I make work, write, and run a podcast called DIY Access that focuses on novel solutions to longstanding issues of inaccessibility. My art practice finds beautiful and dignified ways to show the invisible parts of being disabled. The work spans many mediums including printmaking, photography, painting, and fiber art - most of the pieces end up in conversation with one another when installed. Each medium is just as important as the idea being put into it, the form being another facet of communication that holds its own meaning. Democratic means of production are heavily favored, showing both the industrial application to the individual and how this mechanical reproduction can serve our liberation.

 

My work uses repetition and accumulation to embellish and elevate the rituals and history of disability. The acts of stitching, beading, sewing, sculpting, printing, and collecting mirror the daily acts of disability without being literal documentation or social performance. These different processes can directly reference a type of medical care, such as sewing running parallel with suturing, or the act of creation can connect to an act of care through its circadian rhythms. The visual presence of a repeated act becomes a material object of history, a physical representation of effort, focus, and resources.
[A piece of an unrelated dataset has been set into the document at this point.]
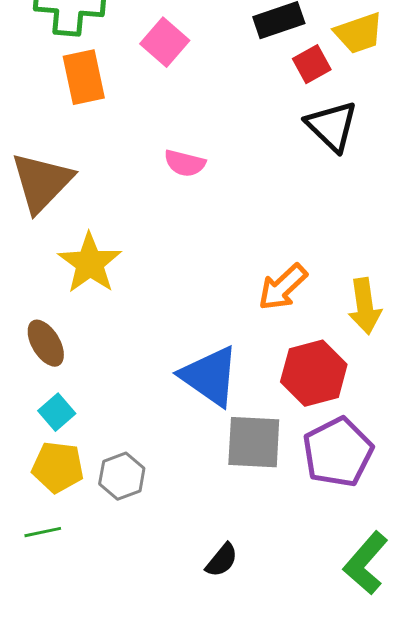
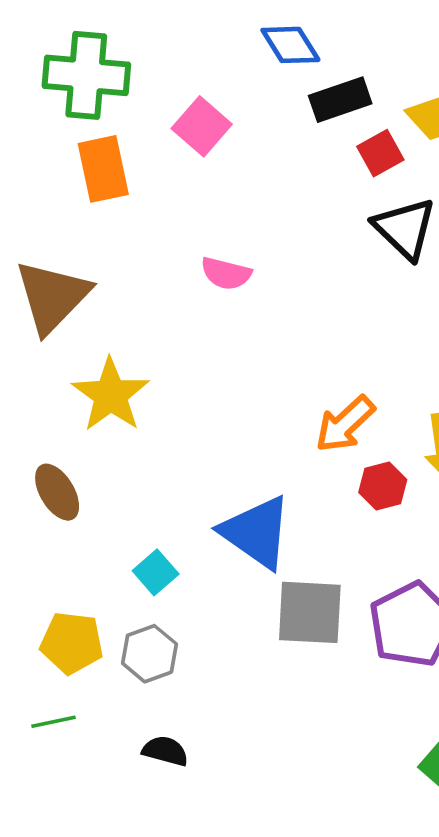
red hexagon: (314, 373) -> (383, 486), moved, size x0.6
cyan square: (57, 412) -> (156, 572), moved
black semicircle: (222, 560) -> (165, 751), moved, turned -114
Both the materials used and the manner in which they are manipulated become the vehicle through which I make the invisible visible. 

 

My personal symbolic lexicon evolved naturally through the creation of several key pieces, being more a collection of material manipulation techniques than a set of visual symbols. Leaving certain threads of the fiber pieces untrimmed, decoration with masses of beads or notions, faux materials, and the repetition of forms dictate how I engage with any found object, image, or experience. The transformation of the materials into the correctly balanced embodiment of my experience becomes an experience in and of itself. The meditative state that emerges from these repetitive acts recontextualizes my disability.